● **What to work on**
Scan the data below for the string "give". Copy every line where it appears.

[Data records]
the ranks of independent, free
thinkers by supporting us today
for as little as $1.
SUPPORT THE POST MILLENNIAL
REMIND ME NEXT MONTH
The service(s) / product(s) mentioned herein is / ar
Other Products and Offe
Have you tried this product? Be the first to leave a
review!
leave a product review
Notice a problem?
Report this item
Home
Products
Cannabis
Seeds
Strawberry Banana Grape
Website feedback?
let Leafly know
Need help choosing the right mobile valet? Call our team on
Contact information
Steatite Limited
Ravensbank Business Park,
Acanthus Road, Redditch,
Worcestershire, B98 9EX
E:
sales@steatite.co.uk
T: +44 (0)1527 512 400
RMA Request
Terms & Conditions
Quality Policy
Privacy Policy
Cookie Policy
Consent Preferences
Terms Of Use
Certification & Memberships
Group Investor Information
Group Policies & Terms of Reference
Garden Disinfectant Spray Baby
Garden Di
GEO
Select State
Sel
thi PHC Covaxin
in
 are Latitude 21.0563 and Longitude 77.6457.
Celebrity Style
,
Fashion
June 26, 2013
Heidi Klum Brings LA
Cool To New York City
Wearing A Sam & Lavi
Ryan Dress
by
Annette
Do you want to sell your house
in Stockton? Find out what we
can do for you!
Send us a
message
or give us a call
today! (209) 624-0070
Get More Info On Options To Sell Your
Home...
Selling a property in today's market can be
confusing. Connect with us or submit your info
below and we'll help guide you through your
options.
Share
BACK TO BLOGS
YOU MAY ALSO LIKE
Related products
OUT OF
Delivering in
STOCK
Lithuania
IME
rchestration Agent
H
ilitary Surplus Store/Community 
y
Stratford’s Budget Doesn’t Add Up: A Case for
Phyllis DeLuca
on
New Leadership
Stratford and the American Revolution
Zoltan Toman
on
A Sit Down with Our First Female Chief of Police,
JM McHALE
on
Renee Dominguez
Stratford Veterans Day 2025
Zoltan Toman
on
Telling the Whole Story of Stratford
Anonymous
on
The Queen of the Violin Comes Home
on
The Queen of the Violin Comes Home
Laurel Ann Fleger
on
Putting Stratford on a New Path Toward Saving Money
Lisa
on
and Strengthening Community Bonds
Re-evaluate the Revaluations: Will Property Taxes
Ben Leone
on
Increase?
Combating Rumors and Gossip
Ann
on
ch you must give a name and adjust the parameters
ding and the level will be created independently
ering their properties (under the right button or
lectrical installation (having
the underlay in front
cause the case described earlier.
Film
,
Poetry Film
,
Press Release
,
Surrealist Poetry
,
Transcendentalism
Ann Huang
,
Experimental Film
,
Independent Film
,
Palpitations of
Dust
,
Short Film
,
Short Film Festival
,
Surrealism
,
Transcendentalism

● **Written response**
or give us a call
ch you must give a name and adjust the parameters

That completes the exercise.